Return all lines of the records that contain the word "effect".

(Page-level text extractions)
━━━
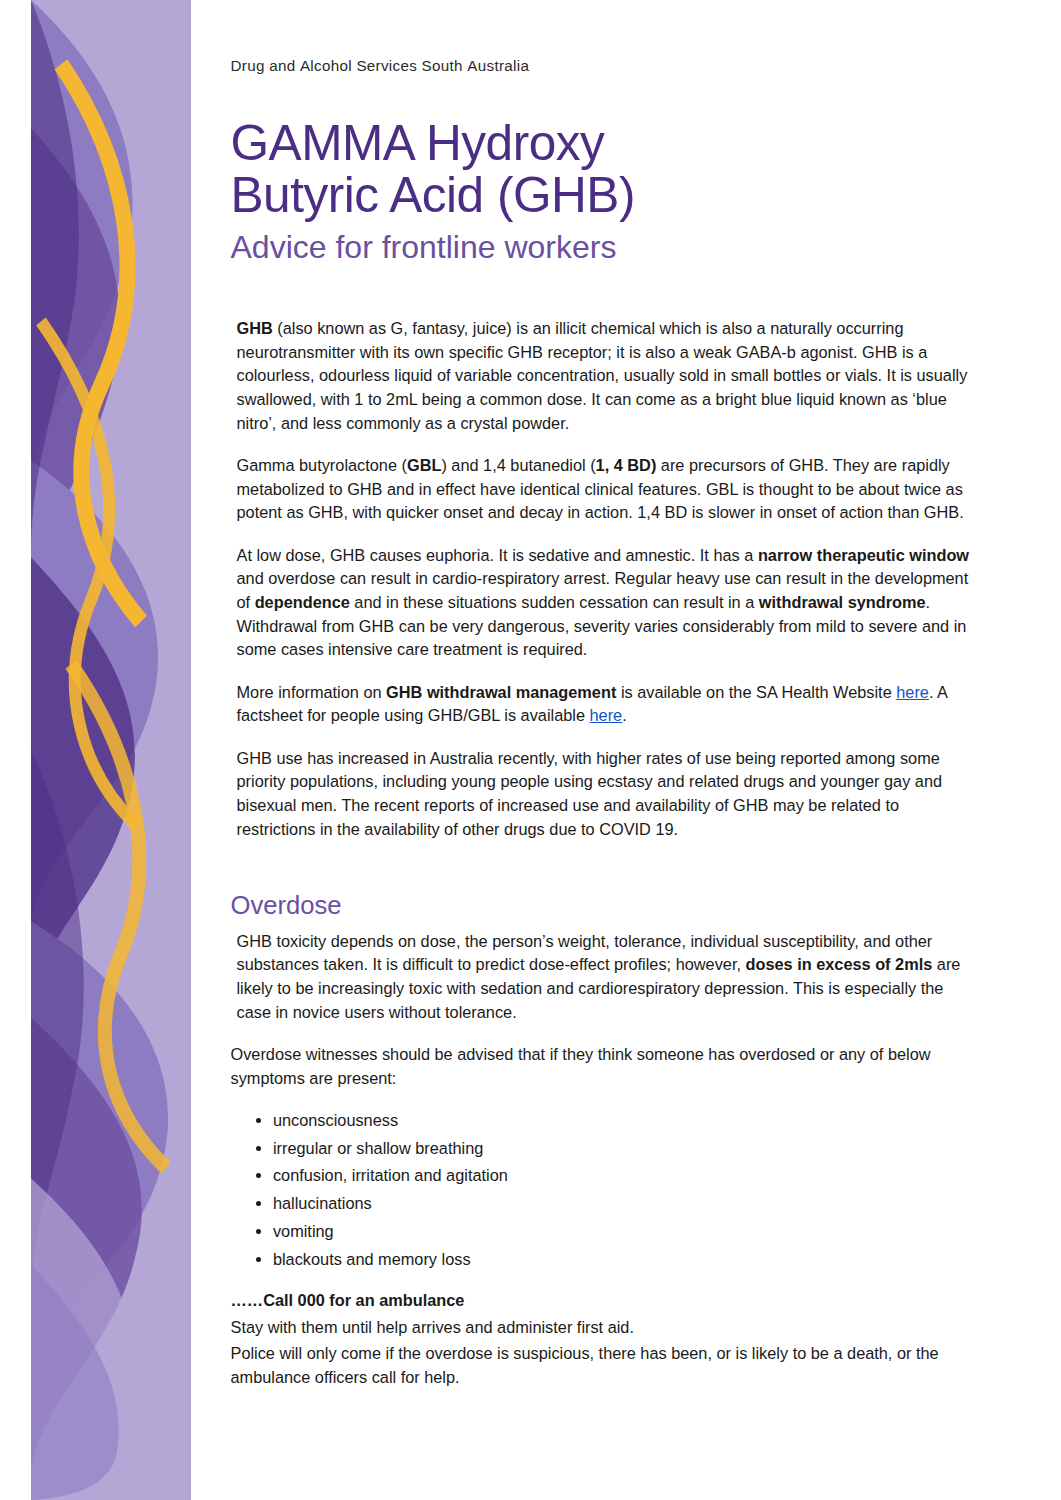Drug and Alcohol Services South Australia
GAMMA HydroxyButyric Acid (GHB)
Advice for frontline workers
GHB (also known as G, fantasy, juice) is an illicit chemical which is also a naturally occurring neurotransmitter with its own specific GHB receptor; it is also a weak GABA-b agonist. GHB is a colourless, odourless liquid of variable concentration, usually sold in small bottles or vials. It is usually swallowed, with 1 to 2mL being a common dose. It can come as a bright blue liquid known as ‘blue nitro’, and less commonly as a crystal powder.
Gamma butyrolactone (GBL) and 1,4 butanediol (1, 4 BD) are precursors of GHB. They are rapidly metabolized to GHB and in effect have identical clinical features. GBL is thought to be about twice as potent as GHB, with quicker onset and decay in action. 1,4 BD is slower in onset of action than GHB.
At low dose, GHB causes euphoria. It is sedative and amnestic. It has a narrow therapeutic window and overdose can result in cardio-respiratory arrest. Regular heavy use can result in the development of dependence and in these situations sudden cessation can result in a withdrawal syndrome. Withdrawal from GHB can be very dangerous, severity varies considerably from mild to severe and in some cases intensive care treatment is required.
More information on GHB withdrawal management is available on the SA Health Website here. A factsheet for people using GHB/GBL is available here.
GHB use has increased in Australia recently, with higher rates of use being reported among some priority populations, including young people using ecstasy and related drugs and younger gay and bisexual men. The recent reports of increased use and availability of GHB may be related to restrictions in the availability of other drugs due to COVID 19.
Overdose
GHB toxicity depends on dose, the person’s weight, tolerance, individual susceptibility, and other substances taken. It is difficult to predict dose-effect profiles; however, doses in excess of 2mls are likely to be increasingly toxic with sedation and cardiorespiratory depression. This is especially the case in novice users without tolerance.
Overdose witnesses should be advised that if they think someone has overdosed or any of below symptoms are present:
unconsciousness
irregular or shallow breathing
confusion, irritation and agitation
hallucinations
vomiting
blackouts and memory loss
……Call 000 for an ambulance
Stay with them until help arrives and administer first aid.
Police will only come if the overdose is suspicious, there has been, or is likely to be a death, or the ambulance officers call for help.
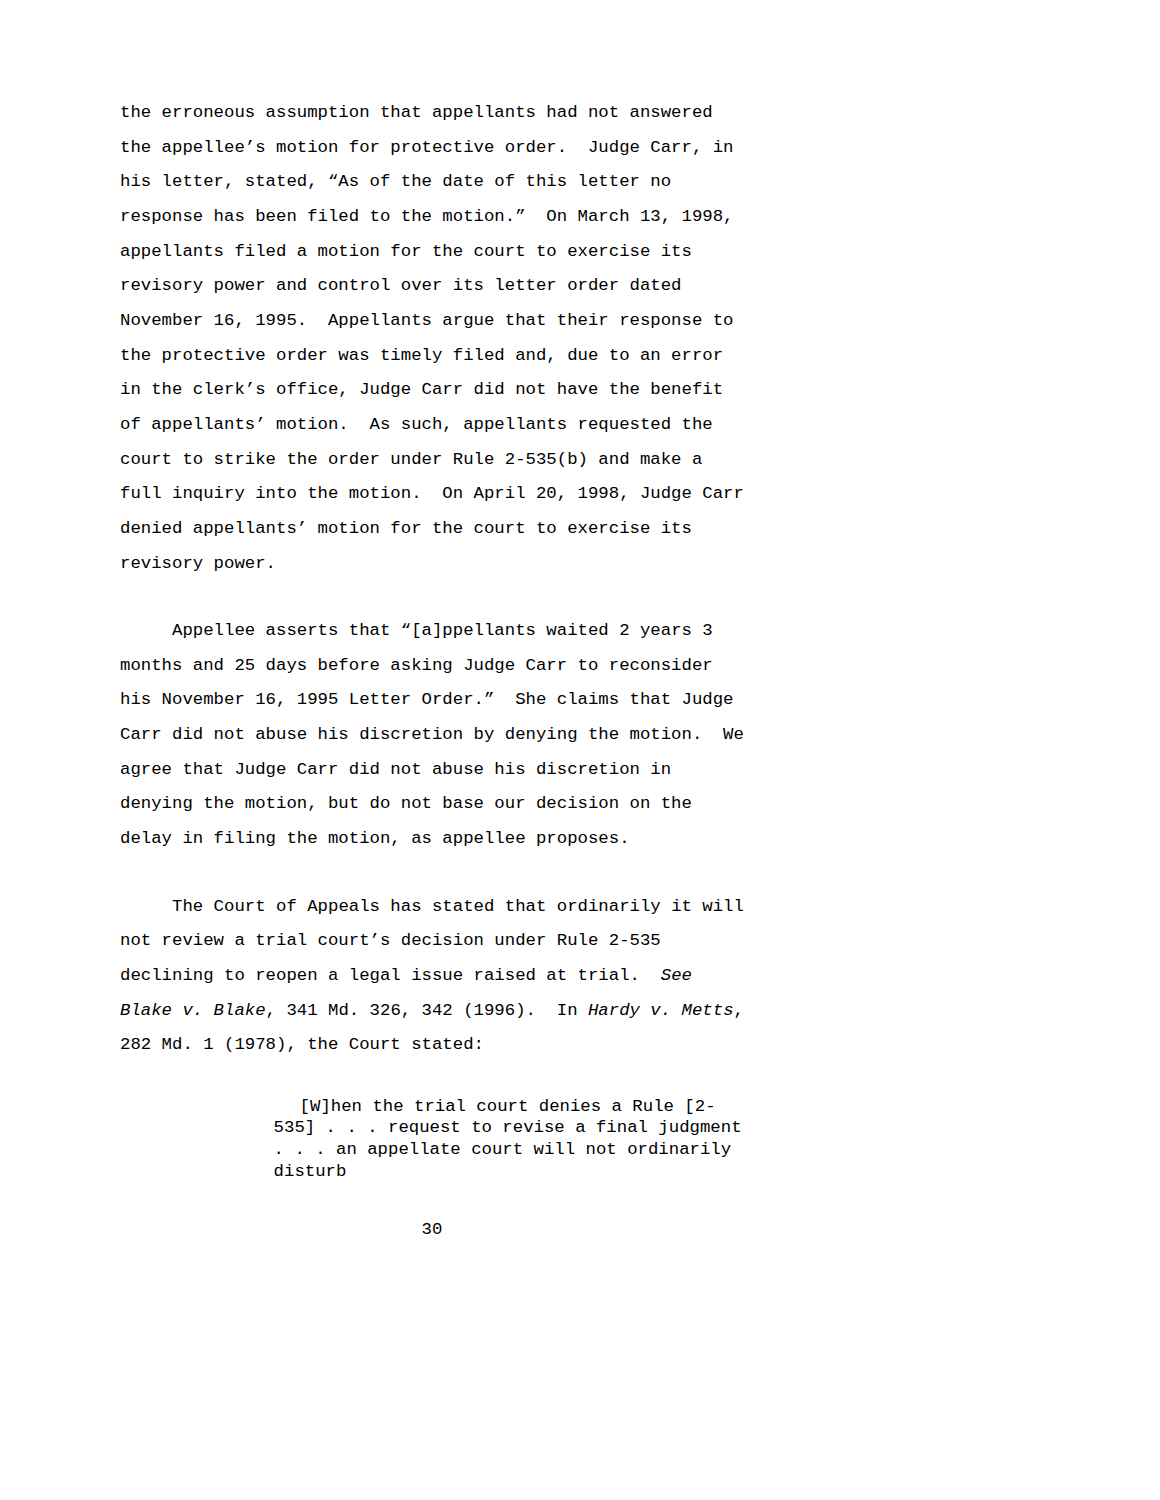the erroneous assumption that appellants had not answered the appellee’s motion for protective order. Judge Carr, in his letter, stated, “As of the date of this letter no response has been filed to the motion.” On March 13, 1998, appellants filed a motion for the court to exercise its revisory power and control over its letter order dated November 16, 1995. Appellants argue that their response to the protective order was timely filed and, due to an error in the clerk’s office, Judge Carr did not have the benefit of appellants’ motion. As such, appellants requested the court to strike the order under Rule 2-535(b) and make a full inquiry into the motion. On April 20, 1998, Judge Carr denied appellants’ motion for the court to exercise its revisory power.
Appellee asserts that “[a]ppellants waited 2 years 3 months and 25 days before asking Judge Carr to reconsider his November 16, 1995 Letter Order.” She claims that Judge Carr did not abuse his discretion by denying the motion. We agree that Judge Carr did not abuse his discretion in denying the motion, but do not base our decision on the delay in filing the motion, as appellee proposes.
The Court of Appeals has stated that ordinarily it will not review a trial court’s decision under Rule 2-535 declining to reopen a legal issue raised at trial. See Blake v. Blake, 341 Md. 326, 342 (1996). In Hardy v. Metts, 282 Md. 1 (1978), the Court stated:
[W]hen the trial court denies a Rule [2-535] . . . request to revise a final judgment . . . an appellate court will not ordinarily disturb
30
━━━
- [Exercise result]:
Gamma butyrolactone (GBL) and 1,4 butanediol (1, 4 BD) are precursors of GHB. They are rapidly metabolized to GHB and in effect have identical clinical features. GBL is thought to be about twice as potent as GHB, with quicker onset and decay in action. 1,4 BD is slower in onset of action than GHB.
GHB toxicity depends on dose, the person’s weight, tolerance, individual susceptibility, and other substances taken. It is difficult to predict dose-effect profiles; however, doses in excess of 2mls are likely to be increasingly toxic with sedation and cardiorespiratory depression. This is especially the case in novice users without tolerance.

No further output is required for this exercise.